И вот суд. Большая комната — зал судебных заседаний. В нем все, как полагается, — возвышение, гербы, стол, судейские кресла, скамьи подсудимых, лавки. Мы сидим на этих лавках и ждем. Мы — это несколько милиционеров, тройка или четверо сочувствующих и глазеющих и примерно с десяток очень помятых, растерянных личностей в жеваных костюмах. Их привезли прямо из отделения, а ночь на полу или на скамейке и короля английского превратит в пугало, в особенности если соседство попадется подходящее. Привели меня двое милиционеров. Один из них вышел с моим делом и через минуту возвратился сияющий. Он ходил к кому-то на доклад и показывал мои бумаги.

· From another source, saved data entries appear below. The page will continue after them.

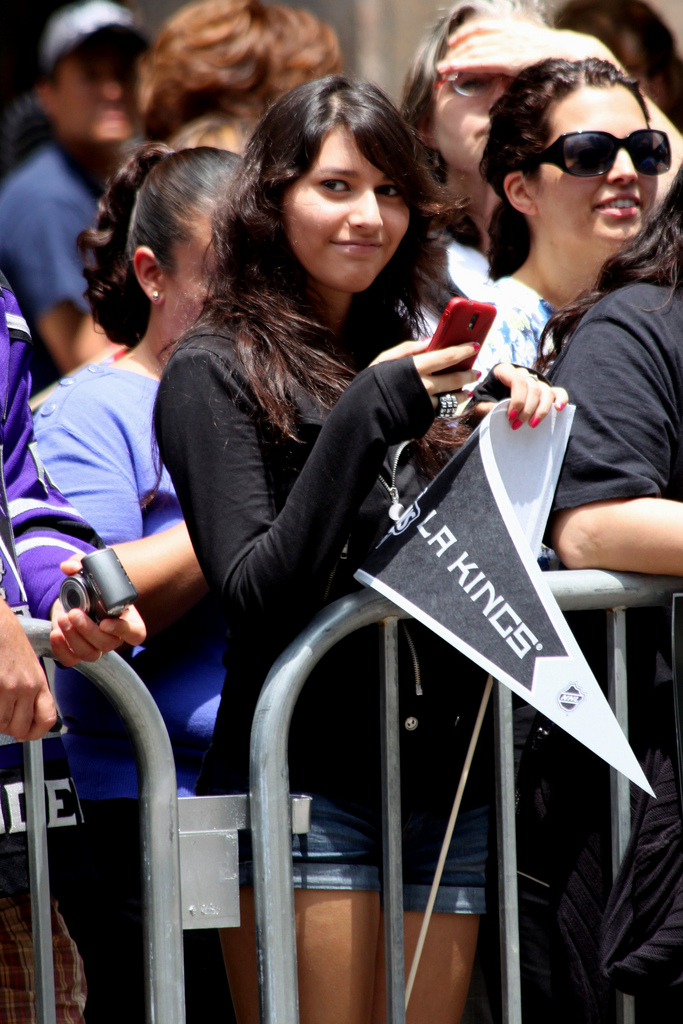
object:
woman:
[156, 69, 572, 1024]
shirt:
[150, 287, 525, 818]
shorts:
[242, 751, 524, 924]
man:
[0, 2, 158, 382]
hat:
[42, 2, 159, 71]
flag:
[353, 397, 658, 800]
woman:
[469, 54, 676, 386]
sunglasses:
[515, 128, 673, 182]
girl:
[153, 72, 573, 1024]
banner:
[349, 373, 658, 808]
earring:
[152, 290, 161, 301]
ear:
[133, 246, 165, 306]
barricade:
[247, 566, 683, 1024]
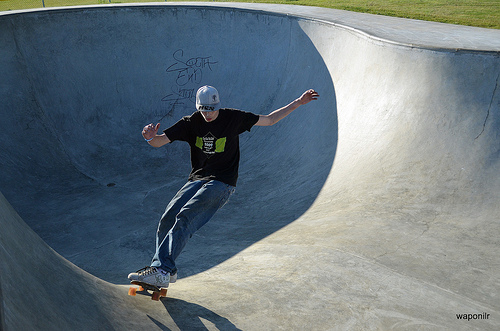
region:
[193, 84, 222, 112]
a gray baseball cap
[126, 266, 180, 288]
a white pair of shoes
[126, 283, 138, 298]
an orange wheel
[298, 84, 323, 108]
the hand of a boy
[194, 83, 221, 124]
the head of a boy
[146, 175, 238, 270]
a pair of blue jeans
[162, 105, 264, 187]
a black tee shirt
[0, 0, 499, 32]
a green grassy field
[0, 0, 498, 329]
a gray skate park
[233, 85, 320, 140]
the arm of a boy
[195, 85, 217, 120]
The hat the skateboarder is wearing.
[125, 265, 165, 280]
The white sneaker the skateboarder is wearing.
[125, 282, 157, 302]
The front wheels on the skateboard.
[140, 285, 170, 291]
The back wheels on the skateboard.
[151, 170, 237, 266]
The blue jeans the skateboarder is wearing.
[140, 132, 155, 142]
The bracelet/band on the skateboarder's wrist.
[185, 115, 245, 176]
The black t-shirt the skateboarder is wearing.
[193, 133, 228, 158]
The design on the skateboarder's shirt.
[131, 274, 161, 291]
The tip of the skateboard.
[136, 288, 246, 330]
The shadow on the ground of the skateboarder.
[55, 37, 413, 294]
There is a male skateboading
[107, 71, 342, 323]
The skateboarder is wearing a black shirt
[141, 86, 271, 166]
The skate boarder is wearing a cap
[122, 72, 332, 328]
The skateboarder is wearing jeans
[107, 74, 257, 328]
The skateboarder is wearing sneakers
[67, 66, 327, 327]
There is only one skateboarder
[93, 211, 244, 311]
The skateboard has orange wheels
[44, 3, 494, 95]
There is grass in the background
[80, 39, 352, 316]
There is graffiti in the back of the skateboarder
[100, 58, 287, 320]
There is a green color on the shirt of the skateboarder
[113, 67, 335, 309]
A young man is skateboarding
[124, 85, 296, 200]
The young man is wearing a black shirt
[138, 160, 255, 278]
The young man is wearing blue jeans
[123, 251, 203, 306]
The young man is wearing white shoes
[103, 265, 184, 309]
The skateboard's wheels are orange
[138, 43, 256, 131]
The skateboard ram has writing on the side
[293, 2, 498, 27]
Green grass is in the background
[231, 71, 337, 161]
Young man has his hand out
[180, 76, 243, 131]
Man is wearing a cap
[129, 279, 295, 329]
The man skateboarding is casting a shadow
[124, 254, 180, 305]
A skateboard with orange wheels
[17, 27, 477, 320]
A skateboard park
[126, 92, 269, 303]
A guy in a black shirt skateboarding.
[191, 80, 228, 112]
A grey knit cap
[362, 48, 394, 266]
Steep wall of a skateboard park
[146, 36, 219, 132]
Some graffiti on the wall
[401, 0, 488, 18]
Grass above the skateboard park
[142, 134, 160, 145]
a bracelet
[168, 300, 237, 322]
The shadow of a skateboarder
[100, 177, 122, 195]
A drain for water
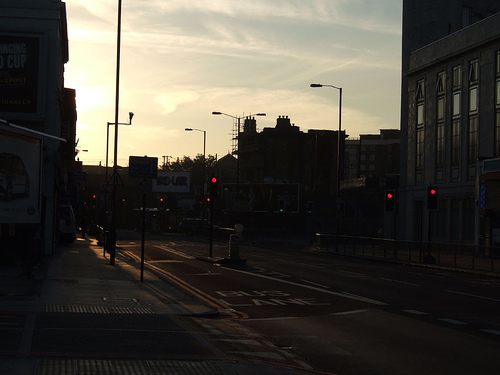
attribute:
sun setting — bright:
[68, 53, 109, 120]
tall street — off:
[100, 105, 407, 345]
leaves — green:
[176, 133, 221, 191]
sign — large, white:
[155, 168, 193, 195]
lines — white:
[139, 242, 499, 340]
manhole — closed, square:
[81, 279, 169, 317]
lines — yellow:
[131, 224, 269, 340]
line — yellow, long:
[162, 267, 217, 308]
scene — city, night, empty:
[6, 21, 417, 355]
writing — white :
[214, 288, 329, 312]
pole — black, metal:
[110, 0, 122, 266]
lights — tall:
[180, 82, 350, 139]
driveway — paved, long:
[0, 299, 310, 365]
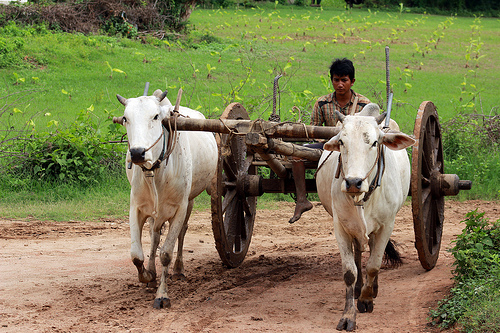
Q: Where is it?
A: This is at the field.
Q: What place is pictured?
A: It is a field.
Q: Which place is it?
A: It is a field.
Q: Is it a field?
A: Yes, it is a field.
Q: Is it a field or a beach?
A: It is a field.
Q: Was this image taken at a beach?
A: No, the picture was taken in a field.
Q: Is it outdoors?
A: Yes, it is outdoors.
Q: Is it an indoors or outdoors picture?
A: It is outdoors.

— Домбровский, — кричит он мне радостно. — Судью Милютину знаешь? Ну, десять суток обеспечено.
"Да, — соображаю я, — если Милютина, тогда все возможно".
Эту даму я знаю хорошо. Это воистину тот судья, который сомнений не имеет. Гражданин у нее всегда виноват. Любое учреждение для нее государство, советская власть. Доказательства всех этих истин не существует. Но о ней я напишу особо в конце. Она стоит разговора. А сейчас мне надо передать темп, в котором все завертелось, — ать-два, ать-два! Сидим друг другу в затылок. Дверь открывается и закрывается. Следующего, следующего, следующего!.. Человек вылетает с 10 — 15 сутками через каждые три минуты.